Ce  » moratoire  » est sans conteste un ballon d’oxygène bienvenu pour toutes les entreprises qui subissent de plein fouet les effets de la crise et qui éprouvent des difficultés à trouver des liquidités auprès des banques. Reste que l’absence de sélectivité de cette mesure du plan de relance fédéral va se payer cash. En effet, contrairement aux dispositions prises au profit des entreprises en matière d’échelonnement des dettes de TVA – il faut à ce niveau procéder par requête et les conditions d’octroi sont assez restrictives -, le  » moratoire  » en matière de paiement de précompte professionnel est, quant à lui, octroyé d’office, et sans discernement aucun. Ainsi, des entreprises très florissantes, comme Electrabel, en profitent dès lors tout autant que des entreprises qui souffrent le martyre en raison de la crise. Bref, l’Etat fédéral verse ici encore un peu plus dans le surréalisme en s’endettant encore un peu plus, en supportant encore un peu plus de charges d’intérêts, pour finalement permettre à nombre d’entreprises qui n’ont pas particulièrement besoin d’aide de… gonfler encore un peu plus leurs placements de trésorerie et les revenus qui en découlent.

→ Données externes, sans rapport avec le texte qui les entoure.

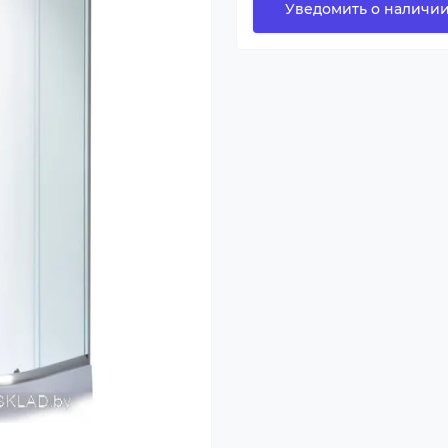
Уведомить о наличи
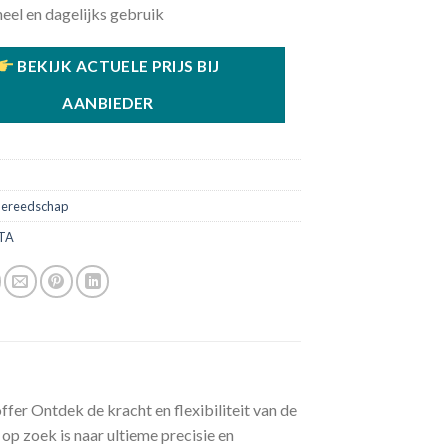
eel en dagelijks gebruik
BEKIJK ACTUELE PRIJS BIJ
AANBIEDER
ereedschap
TA
er Ontdek de kracht en flexibiliteit van de
 zoek is naar ultieme precisie en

Or les arbres ne montent pas jusqu’au ciel ou, plutôt, les trous ne peuvent être creusés à l’infini. Au-delà du 7 juin, délivré des échéances électorales, le gouvernement aura alors certainement les coudées beaucoup plus franches pour un tant soit peu renverser la vapeur… au profit du budget fédéral bien trop mis à mal ces derniers temps.